A l'appui de cette opinion a été signalée l'existence de la belle console représentant trois têtes accolées — deux de femme et un d’homme — que l'on voit encore contre le mur sud de la salle. M. des Forts a pensé que « cette console restée en place marque le point de départ de l'arcature, ainsi que la hauteur et la largeur de la salle ». Je ne crois pas devoir le suivre jusque-là : cette console est visiblement rapportée. On ne peut tirer de sa situation actuelle des conclusions aussi nettes. Au milieu de la salle gît, renversé, un beau chapiteau à crochets du XIIIe siècle.

Une porte entièrement conservée débouche maintenant sur la cour d'honneur. Il semble bien qu'elle ait donné accès autrefois dans un autre bâtiment dont la façade formait un angle obtus avec la direction de celle de la grande salle. M. des Forts a noté une particularité intéressante de l'archivolte en boudin de cette porte : elle se recourbe à ses extrémités en deux petites volutes.  Il cite d'autres exemples d'archivoltes à volutes : portail de la « Vierge Dorée » à Amiens (de grandes dimensions), portes et fenêtres de l'église de Namps-au-val (Somme), du XIIe siècle. 
On peut ajouter le petit portail de Cavron-Saint-Martin (Pas-de-Calais), du XVe siècle.

Une courtine s'appuyait sur le massif de maçonnerie (disparu vers 1923) (pli séparait la chapelle de la grande salle et rejoignait une tour de l'enceinte.
La grande salle rejoignait directement cette courtine, comme le prouve un texte de 1550-1551, retrouvé par M. des Forts. La grande salle devait donc présenter un plan assez, irrégulier, ce qui ne saurait nous étonner.

Au centre de celle-ci se dressait, paraît-il, la statue d'un géant légendaire qu'aurait vaincu un ancien seigneur de Lucheux. Mais de si grands vaisseaux devaient être difficiles à chauffer ; aussi plusieurs cheminées étaient-elles nécessaires.

L'une d'elles, la grande cheminée de pierre, s'effondra sous les coups de grand vent en février 1474 ; on se borna à déblayer la grande quantité de pierre et autres immondices qui... fort empêchaient en le grant salle (4). C'était le commencement de la décadence. 

En 1560, on en était réduit à livrer deux petits camyons pour charroier hors de lad. grant salle
les terres et immondices y estons.

Près de la grande salle se trouvaient la chambre Virgile, la salle Saint-Jacques où une lampe brûlait toute la nuit, et la chambre au Griffon. L'entrée principale de ce corps de logis s'ouvrait.

 

LA CHAPELLE.

Avant d'en faire la description, signalons les faits historiques qui se rattachent à la chapelle, ou plutôt aux chapelles du château.

En 1199, dans la chapelle du comte à Lucheux, et en présence de celui-ci, Hugues Gelée, fils d'Adam, chevalier de Frévent, renonça solennellement aux biens usurpés par ses parents sur l'Abbaye de Cercamp.

Entrées du jeu de données
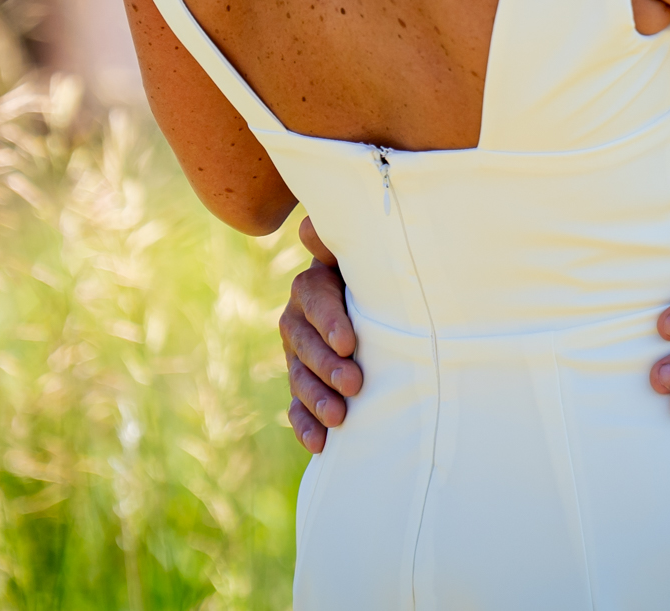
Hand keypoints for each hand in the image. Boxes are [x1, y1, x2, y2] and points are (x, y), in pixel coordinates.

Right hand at [280, 215, 363, 453]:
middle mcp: (299, 321)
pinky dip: (305, 426)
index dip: (329, 321)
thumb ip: (339, 246)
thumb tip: (312, 225)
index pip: (314, 301)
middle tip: (354, 384)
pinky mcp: (303, 385)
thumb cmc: (373, 275)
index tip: (349, 343)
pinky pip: (296, 407)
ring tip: (339, 418)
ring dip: (316, 400)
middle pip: (304, 344)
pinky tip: (319, 444)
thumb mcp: (360, 257)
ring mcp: (298, 356)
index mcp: (313, 286)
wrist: (372, 302)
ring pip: (299, 378)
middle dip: (326, 366)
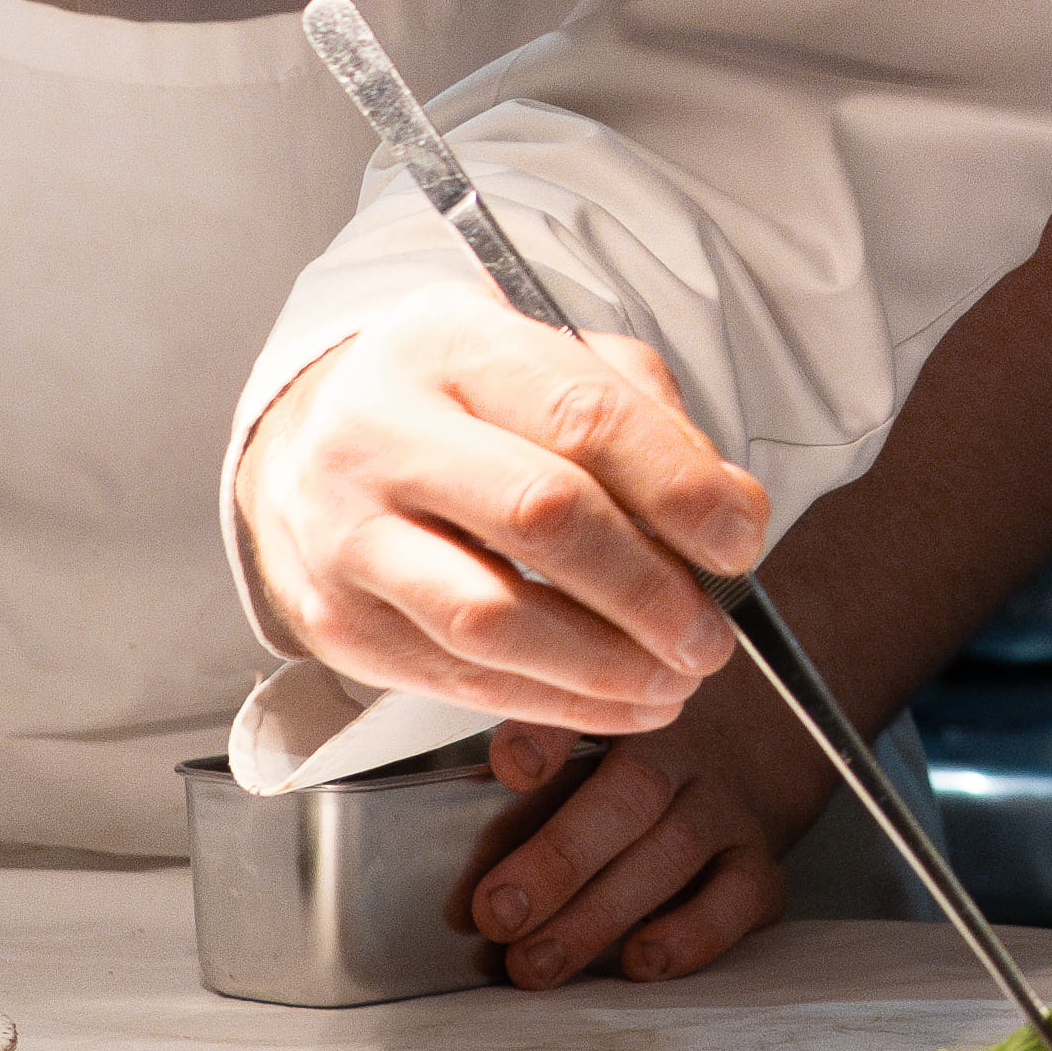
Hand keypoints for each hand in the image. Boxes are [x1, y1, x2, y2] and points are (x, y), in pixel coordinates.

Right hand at [233, 290, 770, 736]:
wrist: (312, 441)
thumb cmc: (461, 402)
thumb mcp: (553, 364)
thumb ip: (650, 422)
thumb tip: (730, 512)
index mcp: (449, 345)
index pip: (583, 417)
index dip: (678, 489)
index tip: (739, 541)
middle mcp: (378, 434)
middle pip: (540, 517)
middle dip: (648, 590)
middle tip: (711, 633)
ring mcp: (343, 535)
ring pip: (491, 620)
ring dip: (604, 666)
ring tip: (675, 679)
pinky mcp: (335, 623)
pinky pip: (459, 682)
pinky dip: (555, 705)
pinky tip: (616, 704)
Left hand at [462, 671, 821, 988]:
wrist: (748, 746)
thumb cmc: (628, 762)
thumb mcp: (581, 748)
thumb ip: (524, 797)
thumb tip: (457, 886)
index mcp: (624, 709)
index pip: (585, 712)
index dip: (547, 737)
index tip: (510, 770)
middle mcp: (683, 749)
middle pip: (633, 792)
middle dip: (560, 859)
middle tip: (496, 914)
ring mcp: (727, 805)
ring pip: (676, 850)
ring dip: (600, 914)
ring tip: (535, 963)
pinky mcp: (760, 861)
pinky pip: (742, 897)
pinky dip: (692, 934)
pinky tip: (640, 962)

▶ [Consignes]:
(A) Dans le passage sur la grande salle et la chapelle, en quel mois et quelle année la grande cheminée de pierre s'effondra-t-elle ?
(B) Recopiez sans modification le passage sur la grande salle et la chapelle, de « L'une d'elles, la » à « LA CHAPELLE. ».

▶ [Réponses par consigne]:
(A) En février 1474.

(B)
L'une d'elles, la grande cheminée de pierre, s'effondra sous les coups de grand vent en février 1474 ; on se borna à déblayer la grande quantité de pierre et autres immondices qui... fort empêchaient en le grant salle (4). C'était le commencement de la décadence. 

En 1560, on en était réduit à livrer deux petits camyons pour charroier hors de lad. grant salle
les terres et immondices y estons.

Près de la grande salle se trouvaient la chambre Virgile, la salle Saint-Jacques où une lampe brûlait toute la nuit, et la chambre au Griffon. L'entrée principale de ce corps de logis s'ouvrait.

 

LA CHAPELLE.